The police hotline 166 of the Mobile Patrol Group and its base radio were no longer functioning starting about 10 a.m., making it difficult to relay information to the police stations and special units.

At Camp Sotero Cabahug, the home of CCPO, investigators at the Homicide Section accommodated complainants outside the office near a tree, while the Criminal Investigation and Intelligence Bureau (CIIB) held office at the lobby of the administration building.

Police also failed to encode information and affidavits in the computer because of the brownout.

CCPO Director Melvin Gayotin and CIIB Chief Pablo Labra II, however, said that except for the disruptions of communications support and data encoding there was no other problem encountered by the police.

Work lasted only half the day at the Palace of Justice though, with court employees being sent home past lunchtime.

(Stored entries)
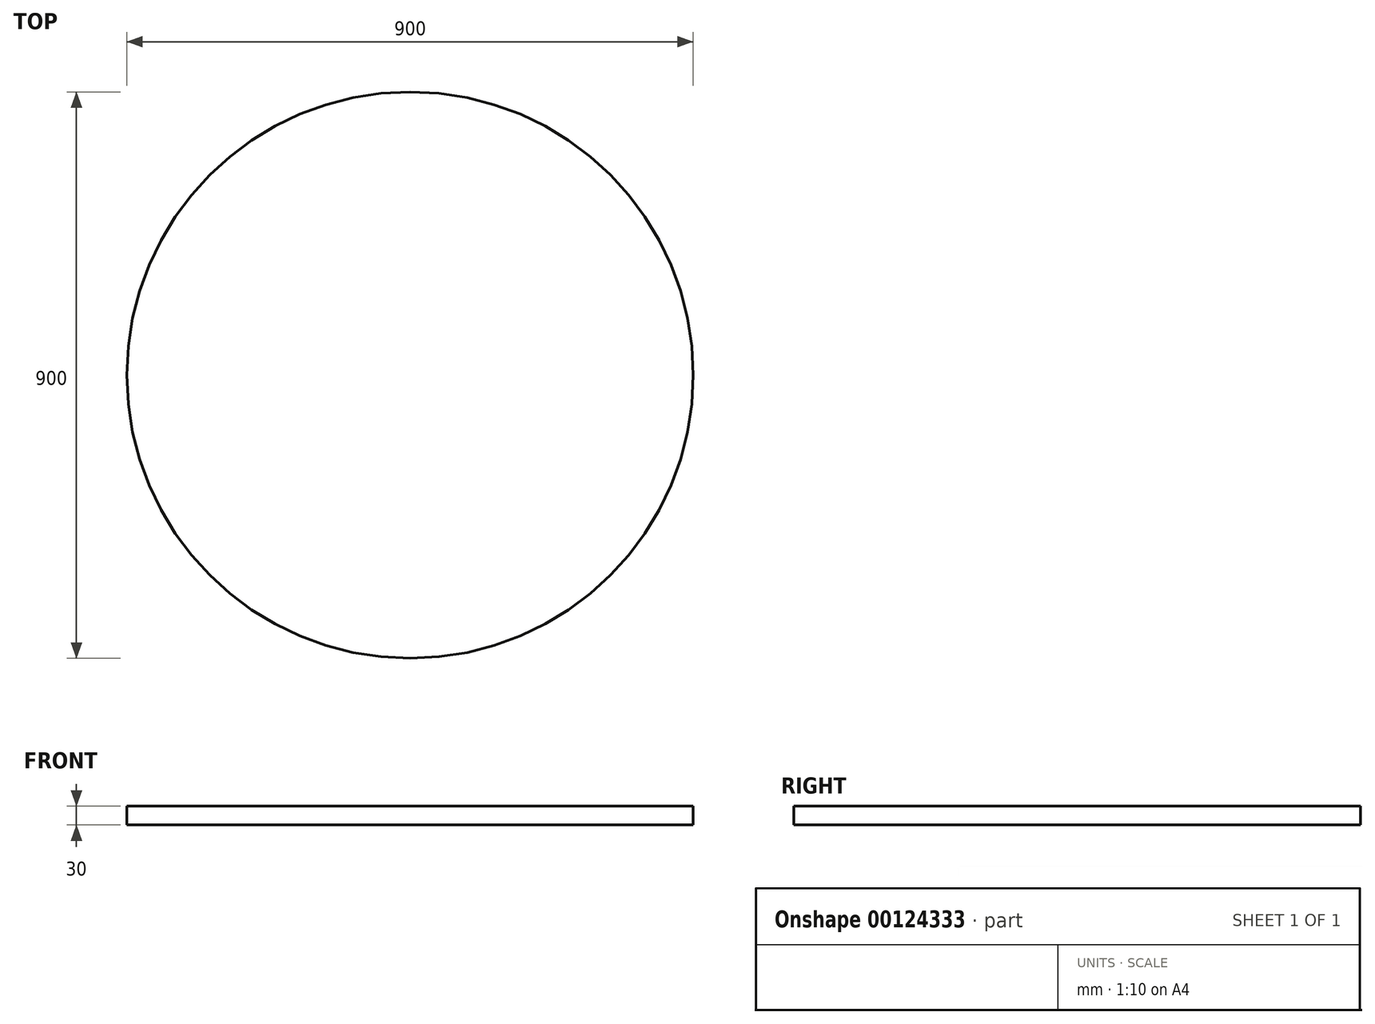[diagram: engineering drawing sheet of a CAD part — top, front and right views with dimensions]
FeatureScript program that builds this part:
annotation { "Feature Type Name" : "Feature", "Feature Type Description" : "" }
export const myFeature = defineFeature(function(context is Context, id is Id, definition is map)
    precondition{}
    {
        {
            var Q0;
            Q0=qCreatedBy(makeId("Top.planeOp"),FACE);
            var sketch = newSketch(context, id + "F0", { "sketchPlane" : qUnion([Q0])});
            skCircle(sketch, "E0", {"center": v(0, 0) * mm, "radius": 450 * mm});
            skSolve(sketch);
        }
        {
            var Q0;
            Q0=makeQuery(id+"F0.imprint","IMPRINT",FACE,{"disambiguationData":[TD([[makeQuery(id+"F0.imprint","IMPRINT",EDGE,{"derivedFrom":sQuery(id+"F0.wireOp",EDGE,"E0")}),1.0]])]});
            extrude(context, id + "F1", {"entities" : qUnion([Q0]), "depth" : 30 * mm});
        }
    });
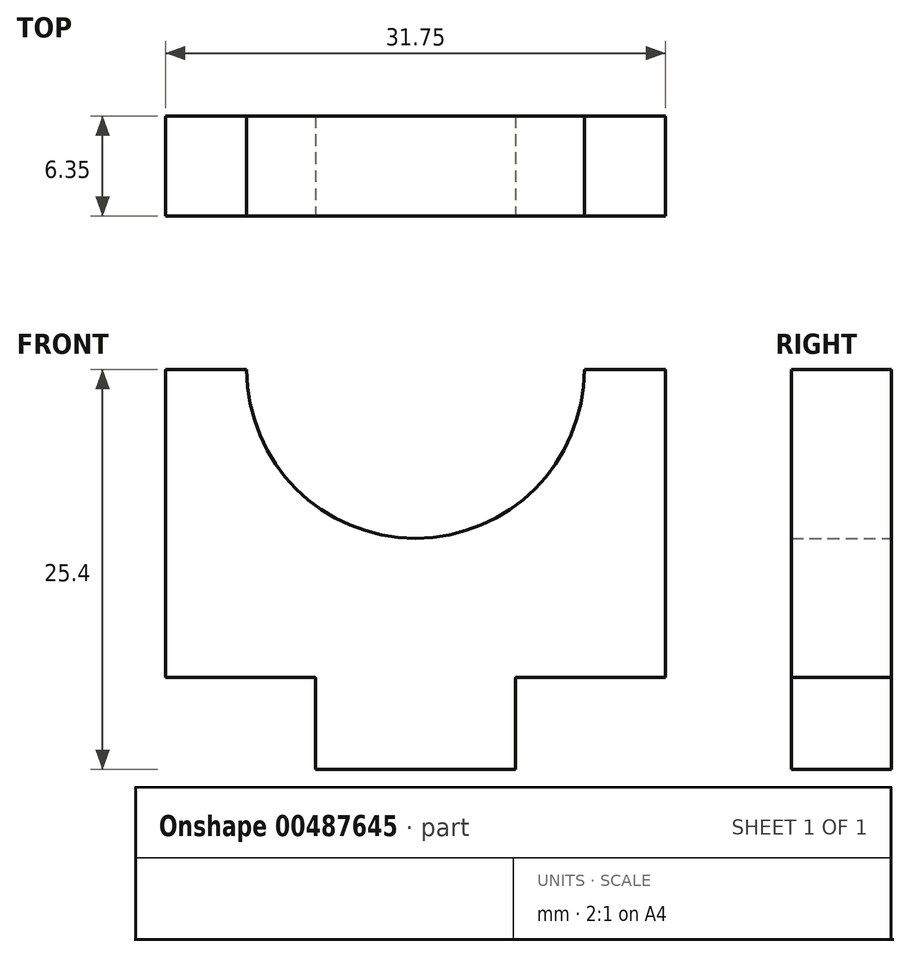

## Exercise instructions
Reproduce word for word the portion of the brownout report that starts at the words "At Camp Sotero" and stops after "of the brownout.".

## Completed task
At Camp Sotero Cabahug, the home of CCPO, investigators at the Homicide Section accommodated complainants outside the office near a tree, while the Criminal Investigation and Intelligence Bureau (CIIB) held office at the lobby of the administration building.

Police also failed to encode information and affidavits in the computer because of the brownout.